IMAP ISPs are currently free to access that e-mail on their own and turn it over to law enforcement. Privacy laws and the Fourth Amendment limitation are not applicable because the ISP is an authorized third party.
It is generally accepted that the extent to which law enforcement can obtain e-mail content is strictly circumscribed. Due to the ISP agreement and the lack of an expectation of privacy, ISP access and use of e-mail content is virtually unlimited. Additionally, ISPs can restrict speech via e-mail processing with near impunity.
In addition to contract and expectation-related immunities, ISPs in the United States enjoy freedom from liability for the actions of third parties who use their networks, because they are treated as telecommunication providers by the Communications Decency Act of 1996. Also, as found by the court in United States v. Forrester, 495 F.3d 1041 (2007), ISPs are private actors that are not subject to constitutional restrictions.
An ISP may even lawfully block an e-mail transmission based on reading its content. Just as other private Internet facilitators, including PayPal, Amazon, MasterCard and Visa, dropped their services to Wikileaks, an ISP may choose to whom it wishes to provide service. Computer programs, sometimes called Net Nannies, make it possible to search the content of each e-mail sent over a network and prevent its transmission without a noticeable change in service level.
It should be noted that ISPs need the ability to read the e-mail content they process in order to manage and secure their networks. In particular, ISPs need the ability to determine how much data there is to be transferred, where it's coming from, where it's going and whether any viruses, worms, bots or other malware are contained in the e-mail they process.
An ISP without the capability to search the content of the e-mail it processes could not inhibit spam or divert it to users' spam folders, nor could it detect and limit child pornography or comply with certain law enforcement requests. Without e-mail search capability, ISPs could not find and report potential national security threats or criminal conduct, such as "violent jihad" or "money laundering."

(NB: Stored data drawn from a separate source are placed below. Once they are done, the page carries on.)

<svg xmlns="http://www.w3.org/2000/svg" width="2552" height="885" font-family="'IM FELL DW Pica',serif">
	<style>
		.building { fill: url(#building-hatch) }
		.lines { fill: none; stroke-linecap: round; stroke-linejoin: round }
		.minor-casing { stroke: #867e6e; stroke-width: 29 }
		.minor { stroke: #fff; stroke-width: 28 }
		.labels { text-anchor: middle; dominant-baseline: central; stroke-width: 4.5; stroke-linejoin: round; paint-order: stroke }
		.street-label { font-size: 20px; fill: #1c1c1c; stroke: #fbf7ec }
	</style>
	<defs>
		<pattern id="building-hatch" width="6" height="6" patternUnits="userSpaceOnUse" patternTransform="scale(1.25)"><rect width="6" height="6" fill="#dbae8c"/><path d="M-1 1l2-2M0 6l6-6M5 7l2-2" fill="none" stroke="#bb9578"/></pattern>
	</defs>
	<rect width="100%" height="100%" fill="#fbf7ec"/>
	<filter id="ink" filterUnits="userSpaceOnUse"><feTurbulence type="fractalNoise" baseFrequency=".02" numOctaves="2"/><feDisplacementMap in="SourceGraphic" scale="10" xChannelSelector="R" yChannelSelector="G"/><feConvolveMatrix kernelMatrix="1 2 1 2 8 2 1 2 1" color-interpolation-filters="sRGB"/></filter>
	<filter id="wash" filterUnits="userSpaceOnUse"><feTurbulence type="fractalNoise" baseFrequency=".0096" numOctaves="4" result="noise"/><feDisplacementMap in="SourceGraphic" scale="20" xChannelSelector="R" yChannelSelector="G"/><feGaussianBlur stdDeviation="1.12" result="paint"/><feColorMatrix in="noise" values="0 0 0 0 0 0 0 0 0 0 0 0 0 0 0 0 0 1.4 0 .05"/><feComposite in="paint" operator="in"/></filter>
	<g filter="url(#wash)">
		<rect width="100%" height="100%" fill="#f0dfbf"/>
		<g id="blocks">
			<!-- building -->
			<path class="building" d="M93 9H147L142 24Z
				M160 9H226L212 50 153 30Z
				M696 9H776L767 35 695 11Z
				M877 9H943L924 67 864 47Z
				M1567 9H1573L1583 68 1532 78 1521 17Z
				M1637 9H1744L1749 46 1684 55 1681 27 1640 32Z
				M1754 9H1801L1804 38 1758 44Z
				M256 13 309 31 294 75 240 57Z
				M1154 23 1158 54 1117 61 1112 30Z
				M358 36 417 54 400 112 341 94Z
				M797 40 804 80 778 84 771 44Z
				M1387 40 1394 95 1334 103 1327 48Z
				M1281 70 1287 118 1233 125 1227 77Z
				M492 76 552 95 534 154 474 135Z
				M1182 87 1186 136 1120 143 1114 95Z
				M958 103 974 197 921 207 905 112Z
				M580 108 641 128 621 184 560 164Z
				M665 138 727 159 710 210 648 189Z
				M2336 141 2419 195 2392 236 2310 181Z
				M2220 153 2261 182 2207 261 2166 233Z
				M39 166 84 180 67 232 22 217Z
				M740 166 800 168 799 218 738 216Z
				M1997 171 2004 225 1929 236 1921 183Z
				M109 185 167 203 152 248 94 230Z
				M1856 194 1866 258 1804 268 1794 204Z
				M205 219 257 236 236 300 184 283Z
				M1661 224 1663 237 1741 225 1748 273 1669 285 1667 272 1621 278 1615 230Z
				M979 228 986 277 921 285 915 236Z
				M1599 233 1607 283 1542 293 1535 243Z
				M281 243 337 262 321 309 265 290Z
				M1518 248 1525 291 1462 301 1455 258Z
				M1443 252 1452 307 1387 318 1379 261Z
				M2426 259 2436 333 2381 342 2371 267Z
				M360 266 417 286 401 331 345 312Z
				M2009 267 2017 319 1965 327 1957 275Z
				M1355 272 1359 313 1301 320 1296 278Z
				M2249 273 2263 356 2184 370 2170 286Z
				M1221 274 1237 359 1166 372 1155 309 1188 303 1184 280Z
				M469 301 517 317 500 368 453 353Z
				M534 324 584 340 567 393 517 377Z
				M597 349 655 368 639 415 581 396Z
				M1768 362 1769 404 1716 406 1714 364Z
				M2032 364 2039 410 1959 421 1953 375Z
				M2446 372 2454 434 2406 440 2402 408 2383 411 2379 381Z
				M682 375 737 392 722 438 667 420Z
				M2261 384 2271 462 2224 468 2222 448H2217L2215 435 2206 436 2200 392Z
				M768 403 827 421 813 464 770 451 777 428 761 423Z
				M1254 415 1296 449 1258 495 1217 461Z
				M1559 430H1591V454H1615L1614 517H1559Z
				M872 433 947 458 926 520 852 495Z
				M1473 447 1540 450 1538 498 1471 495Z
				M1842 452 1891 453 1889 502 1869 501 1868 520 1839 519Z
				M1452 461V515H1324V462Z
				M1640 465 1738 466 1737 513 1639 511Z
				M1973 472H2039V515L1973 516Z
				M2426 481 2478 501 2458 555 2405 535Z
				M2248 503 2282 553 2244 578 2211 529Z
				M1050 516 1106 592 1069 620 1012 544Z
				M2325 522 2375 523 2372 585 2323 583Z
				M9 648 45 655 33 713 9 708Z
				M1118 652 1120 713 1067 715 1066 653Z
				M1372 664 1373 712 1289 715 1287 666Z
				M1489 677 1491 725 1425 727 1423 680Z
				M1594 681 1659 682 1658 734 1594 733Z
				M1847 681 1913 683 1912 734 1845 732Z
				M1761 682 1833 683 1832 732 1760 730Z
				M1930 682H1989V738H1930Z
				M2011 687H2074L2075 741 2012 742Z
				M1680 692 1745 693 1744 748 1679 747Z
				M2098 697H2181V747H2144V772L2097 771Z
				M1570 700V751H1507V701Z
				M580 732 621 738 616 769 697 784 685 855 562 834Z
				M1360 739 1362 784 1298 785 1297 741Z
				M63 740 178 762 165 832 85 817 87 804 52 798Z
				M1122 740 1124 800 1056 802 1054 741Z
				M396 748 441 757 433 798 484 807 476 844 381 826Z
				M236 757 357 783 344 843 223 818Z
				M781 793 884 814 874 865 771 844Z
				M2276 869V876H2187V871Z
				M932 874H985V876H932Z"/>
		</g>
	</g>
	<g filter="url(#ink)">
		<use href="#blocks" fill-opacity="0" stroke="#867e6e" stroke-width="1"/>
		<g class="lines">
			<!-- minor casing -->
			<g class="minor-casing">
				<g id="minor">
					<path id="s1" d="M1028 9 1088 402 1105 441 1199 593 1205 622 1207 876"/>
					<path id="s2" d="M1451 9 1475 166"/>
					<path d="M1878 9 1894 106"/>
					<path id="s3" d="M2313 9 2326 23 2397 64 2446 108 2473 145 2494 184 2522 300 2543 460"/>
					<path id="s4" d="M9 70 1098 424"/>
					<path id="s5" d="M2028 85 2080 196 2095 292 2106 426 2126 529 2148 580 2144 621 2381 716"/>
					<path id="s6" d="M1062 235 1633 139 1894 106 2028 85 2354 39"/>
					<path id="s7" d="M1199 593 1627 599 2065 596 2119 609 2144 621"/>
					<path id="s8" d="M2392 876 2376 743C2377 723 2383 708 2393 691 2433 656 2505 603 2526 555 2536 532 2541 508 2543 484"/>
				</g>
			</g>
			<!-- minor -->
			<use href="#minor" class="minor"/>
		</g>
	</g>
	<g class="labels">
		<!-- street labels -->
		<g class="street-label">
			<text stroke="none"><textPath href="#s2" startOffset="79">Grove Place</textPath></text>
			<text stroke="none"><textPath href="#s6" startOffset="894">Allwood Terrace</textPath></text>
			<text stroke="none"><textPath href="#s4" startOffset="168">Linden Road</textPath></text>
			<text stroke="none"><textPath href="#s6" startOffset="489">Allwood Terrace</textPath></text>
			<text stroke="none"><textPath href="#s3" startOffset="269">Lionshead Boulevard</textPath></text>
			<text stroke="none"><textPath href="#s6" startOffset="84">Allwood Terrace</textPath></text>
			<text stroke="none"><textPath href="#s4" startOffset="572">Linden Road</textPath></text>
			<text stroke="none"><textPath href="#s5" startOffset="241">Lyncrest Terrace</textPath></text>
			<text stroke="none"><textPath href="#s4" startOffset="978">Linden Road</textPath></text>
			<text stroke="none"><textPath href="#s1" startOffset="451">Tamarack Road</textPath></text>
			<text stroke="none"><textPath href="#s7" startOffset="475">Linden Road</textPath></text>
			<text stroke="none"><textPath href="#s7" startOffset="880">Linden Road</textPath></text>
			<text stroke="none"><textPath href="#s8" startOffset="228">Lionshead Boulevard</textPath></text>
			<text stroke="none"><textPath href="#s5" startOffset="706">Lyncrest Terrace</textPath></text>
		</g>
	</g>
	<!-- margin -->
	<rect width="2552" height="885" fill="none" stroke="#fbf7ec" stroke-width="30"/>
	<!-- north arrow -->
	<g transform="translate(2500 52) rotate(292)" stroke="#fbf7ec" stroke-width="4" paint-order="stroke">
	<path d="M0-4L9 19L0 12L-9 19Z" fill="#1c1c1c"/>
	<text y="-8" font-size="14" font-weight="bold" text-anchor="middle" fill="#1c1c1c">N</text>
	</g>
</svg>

Technology also provides an alternative to existing naked e-mails. While an ISP can efficiently read e-mails, the same is not true for reading attachments or encrypted e-mails. Searching e-mail attachments and encrypted e-mails is time consuming and costly. Additionally, e-mail users can have a reasonable expectation that an attachment or encrypted e-mail will be private. Thus, privacy difficulties may be overcome via relatively simple, existing technological solutions.